BY MATTHEW CORRIGAN
I suppose it might have escaped your notice, but yesterday the BBC released details of how much it pays its on-air talent*. Once the news began to seep out, one or two people were rather put out. A handful of them turned to social media and began to express their displeasure… Hang on. Let’s do this properly…
At eleven in the morning there was something akin to an internet nuclear explosion on Twitter, as the salaries of the highest-earning BBC TV and radio personalities were revealed. Several stars were subjected to an afternoon of online abuse, with Chris Evans (£2M), Alan Shearer (£400k) and Steve Wright (£500k) receiving particular attention. Most bile, though, was reserved, somewhat predictably, for former footballer turned National Conscience and flavoured fried potato pedlar Mr Gary Lineker, who has managed to obtain a contract worth in excess of one and three quarter million pounds per annum, chiefly for co-presenting Match of the Day.
Here’s the thing: I have absolutely no problem whatsoever with people earning more than I do. It’s the way of the world. I can hardly promote the notion of a free market economy in one column and then complain about its effects in another. To do so would be to practise hypocrisy on the scale of the average shadow cabinet member. Admittedly, proper operation of a free market doesn’t normally require that consumers must pay a fee – on pain of imprisonment – to a particular service provider, regardless of whether or not they actually use that provider’s services. But that’s a whole different subject. For the purposes of this article, let’s just accept that the BBC pays its staff according to market value, just like any other business.
I honestly can’t get myself worked up about Graham Norton’s pay packet, or Chris Evans’, or that of some geezer from Casualty who seemed to get everyone hot under the collar yesterday.

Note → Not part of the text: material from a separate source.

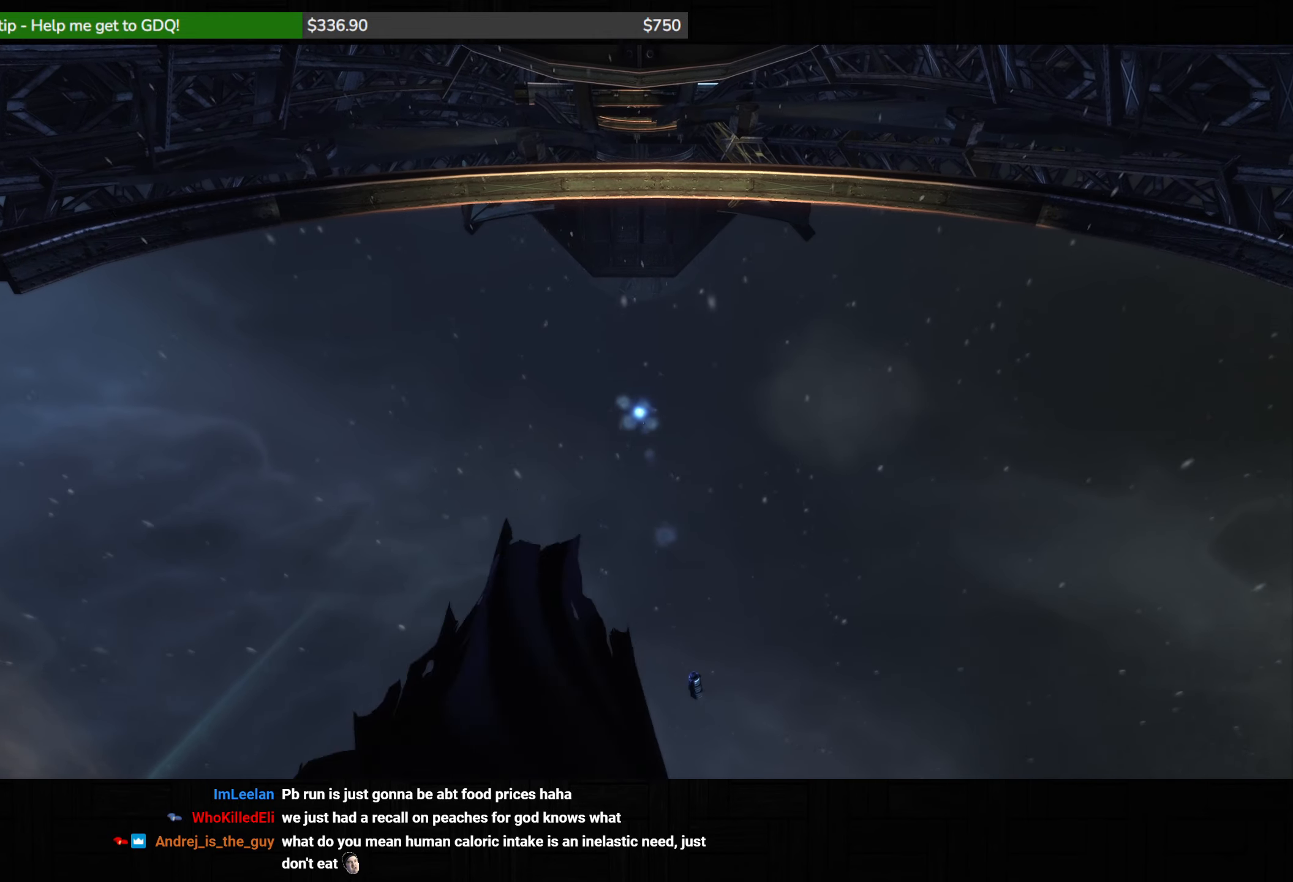
{"keys": ["g"], "mouse": [], "events": [[100, "g", "down"], [183, "g", "up"], [283, "g", "down"], [383, "g", "up"], [450, "g", "down"]]}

I can’t really see why the BBC deemed him to be worth a hundred grand more than his female co-star though – I can understand why she would be justified in feeling more than a little miffed – but that’s the BBC’s problem to deal with. There are laws against discrimination. Let’s hope they are being properly applied.
No, I have no problem with high-earning stars at all. As long as they turn up, do the day job and go home, what they are paid is no concern of mine. For me, the problem comes when they use the towering platform they have been afforded to push their own points of view while (and this is the important bit) roundly castigating and heaping scorn on anyone who dares to disagree.
Such individuals, largely by dint of their association with the BBC, have a far louder voice than the rest of us. When they speak, people listen. And they react. Sometimes badly.
I am acutely aware that I’m on sticky ground with regards to freedom of speech here, but hear me out. Anyone, provided they have an appropriate contract, should be allowed to rant and rave on LBC or write an angry article in The Guardian (or even The Telegraph, for that matter), but the BBC is inherently different. The BBC has a constitutional duty to provide balanced output, yet it still faces daily allegations to the contrary.
Might it not be the right, indeed honourable, thing to do for those who wish to engage in ‘robust debate’ (i.e. insulting everyone who disagrees with ‘correct’ opinions and disparaging entire sections of the population) to find an appropriate outlet in the real commercial environment and help the BBC, which they all claim to adore, avoid charges of bias?
I’ll not hold my breath.
*I am not taking the mickey here. This is the actual word the BBC uses to describe such individuals as Matt Baker, Tess Daly and John Inverdale.